DIRECTIONS FOR THIS TASK:
From the line with "about each other" to the line with "to relax from", retype every line exactly, including those two, and leave out the rest of the data below.
____ INFORMATION
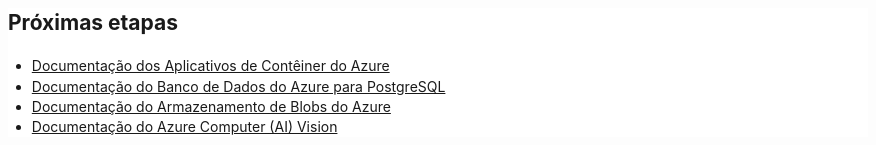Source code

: ## Próximas etapas

- [Documentação dos Aplicativos de Contêiner do Azure](https://learn.microsoft.com/azure/container-apps/)
- [Documentação do Banco de Dados do Azure para PostgreSQL](https://learn.microsoft.com/azure/postgresql/)
- [Documentação do Armazenamento de Blobs do Azure](https://learn.microsoft.com/azure/storage/blobs/)
- [Documentação do Azure Computer (AI) Vision](https://learn.microsoft.com/azure/ai-services/computer-vision/)
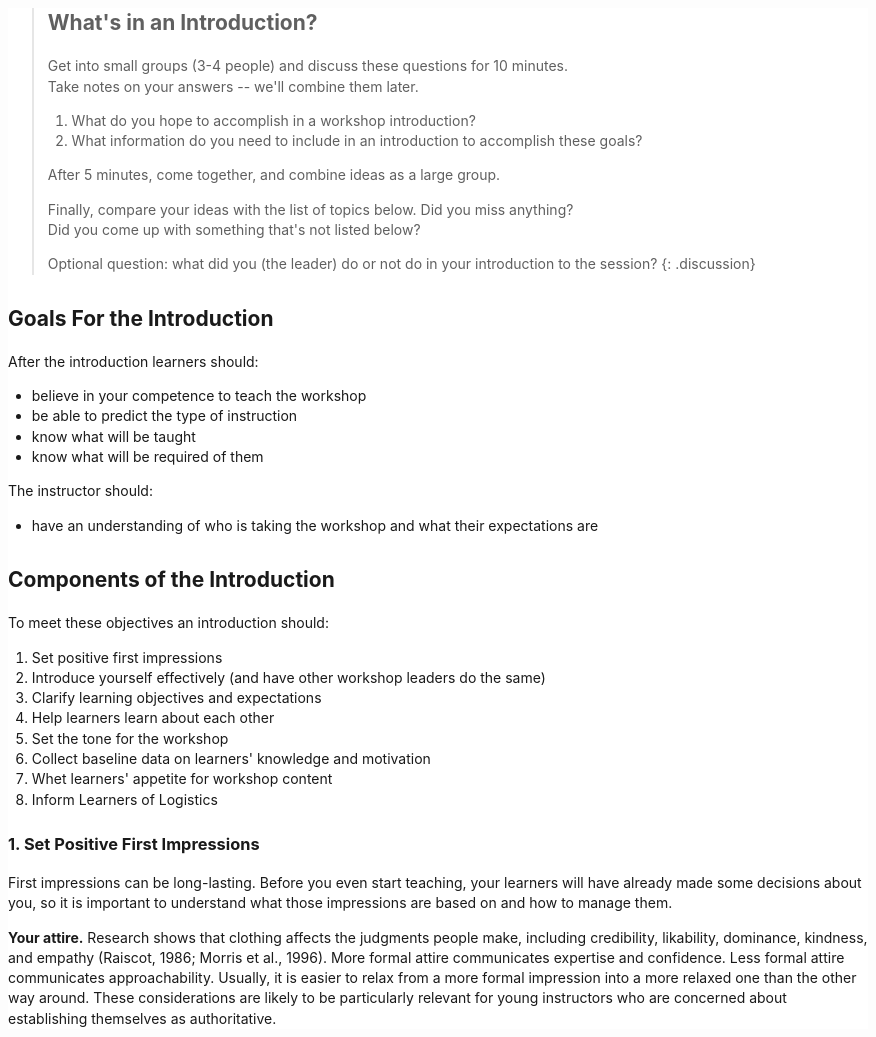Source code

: > ## What's in an Introduction?
>
> Get into small groups (3-4 people) and discuss these questions for 10 minutes.  
> Take notes on your answers -- we'll combine them later.  
> 
> 1. What do you hope to accomplish in a workshop introduction?
> 2. What information do you need to include in an introduction to accomplish these goals?
> 
> After 5 minutes, come together, and combine ideas as a large group.  
> 
> Finally, compare your ideas with the list of topics below.  Did you miss anything?  
> Did you come up with something that's not listed below?  
> 
> Optional question: what did you (the leader) do or not do in your introduction to the session?
{: .discussion}

## Goals For the Introduction

After the introduction learners should:

- believe in your competence to teach the workshop
- be able to predict the type of instruction
- know what will be taught
- know what will be required of them

The instructor should:

- have an understanding of who is taking the workshop and what their expectations are

## Components of the Introduction

To meet these objectives an introduction should:

1.  Set positive first impressions
1.  Introduce yourself effectively (and have other workshop leaders do the same)
1.  Clarify learning objectives and expectations
1.  Help learners learn about each other
1.  Set the tone for the workshop
1.  Collect baseline data on learners' knowledge and motivation
1.  Whet learners' appetite for workshop content
1.  Inform Learners of Logistics

### 1. Set Positive First Impressions

First impressions can be long-lasting. Before you even start teaching, your learners
will have already made some decisions about you, so it is important to
understand what those impressions are based on and how to manage them.

**Your attire.** Research shows that clothing affects the
judgments people make, including credibility,
likability, dominance, kindness, and empathy (Raiscot, 1986; Morris et
al., 1996). More formal attire communicates expertise and confidence.
Less formal attire communicates approachability. Usually, it is easier
to relax from a more formal impression into a more relaxed one than the
other way around. These considerations are likely to be particularly
relevant for young instructors who are concerned about establishing
themselves as authoritative.
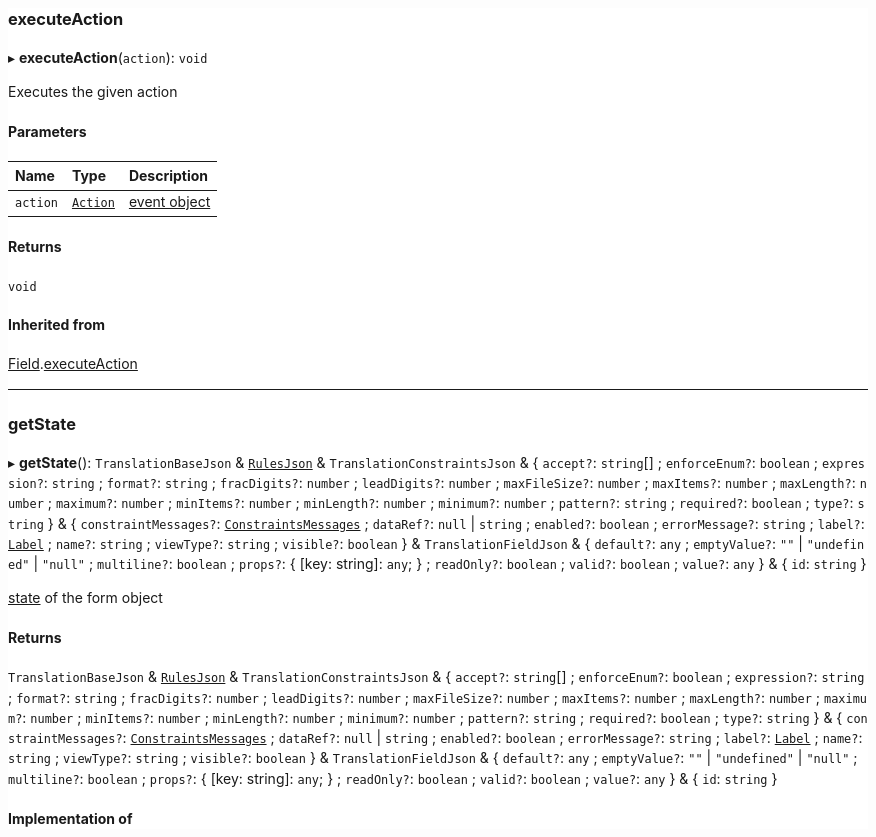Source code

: ### executeAction

▸ **executeAction**(`action`): `void`

Executes the given action

#### Parameters

| Name | Type | Description |
| :------ | :------ | :------ |
| `action` | [`Action`](../interfaces/Action.md) | [event object](../interfaces/Action.md) |

#### Returns

`void`

#### Inherited from

[Field](Field.md).[executeAction](Field.md#executeaction)

___

### getState

▸ **getState**(): `TranslationBaseJson` & [`RulesJson`](../README.md#rulesjson) & `TranslationConstraintsJson` & { `accept?`: `string`[] ; `enforceEnum?`: `boolean` ; `expression?`: `string` ; `format?`: `string` ; `fracDigits?`: `number` ; `leadDigits?`: `number` ; `maxFileSize?`: `number` ; `maxItems?`: `number` ; `maxLength?`: `number` ; `maximum?`: `number` ; `minItems?`: `number` ; `minLength?`: `number` ; `minimum?`: `number` ; `pattern?`: `string` ; `required?`: `boolean` ; `type?`: `string`  } & { `constraintMessages?`: [`ConstraintsMessages`](../README.md#constraintsmessages) ; `dataRef?`: ``null`` \| `string` ; `enabled?`: `boolean` ; `errorMessage?`: `string` ; `label?`: [`Label`](../README.md#label) ; `name?`: `string` ; `viewType?`: `string` ; `visible?`: `boolean`  } & `TranslationFieldJson` & { `default?`: `any` ; `emptyValue?`: ``""`` \| ``"undefined"`` \| ``"null"`` ; `multiline?`: `boolean` ; `props?`: { [key: string]: `any`;  } ; `readOnly?`: `boolean` ; `valid?`: `boolean` ; `value?`: `any`  } & { `id`: `string`  }

[state](../README.md#state) of the form object

#### Returns

`TranslationBaseJson` & [`RulesJson`](../README.md#rulesjson) & `TranslationConstraintsJson` & { `accept?`: `string`[] ; `enforceEnum?`: `boolean` ; `expression?`: `string` ; `format?`: `string` ; `fracDigits?`: `number` ; `leadDigits?`: `number` ; `maxFileSize?`: `number` ; `maxItems?`: `number` ; `maxLength?`: `number` ; `maximum?`: `number` ; `minItems?`: `number` ; `minLength?`: `number` ; `minimum?`: `number` ; `pattern?`: `string` ; `required?`: `boolean` ; `type?`: `string`  } & { `constraintMessages?`: [`ConstraintsMessages`](../README.md#constraintsmessages) ; `dataRef?`: ``null`` \| `string` ; `enabled?`: `boolean` ; `errorMessage?`: `string` ; `label?`: [`Label`](../README.md#label) ; `name?`: `string` ; `viewType?`: `string` ; `visible?`: `boolean`  } & `TranslationFieldJson` & { `default?`: `any` ; `emptyValue?`: ``""`` \| ``"undefined"`` \| ``"null"`` ; `multiline?`: `boolean` ; `props?`: { [key: string]: `any`;  } ; `readOnly?`: `boolean` ; `valid?`: `boolean` ; `value?`: `any`  } & { `id`: `string`  }

#### Implementation of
________
TASK ANSWER:
1.  Help learners learn about each other
1.  Set the tone for the workshop
1.  Collect baseline data on learners' knowledge and motivation
1.  Whet learners' appetite for workshop content
1.  Inform Learners of Logistics

### 1. Set Positive First Impressions

First impressions can be long-lasting. Before you even start teaching, your learners
will have already made some decisions about you, so it is important to
understand what those impressions are based on and how to manage them.

**Your attire.** Research shows that clothing affects the
judgments people make, including credibility,
likability, dominance, kindness, and empathy (Raiscot, 1986; Morris et
al., 1996). More formal attire communicates expertise and confidence.
Less formal attire communicates approachability. Usually, it is easier
to relax from a more formal impression into a more relaxed one than the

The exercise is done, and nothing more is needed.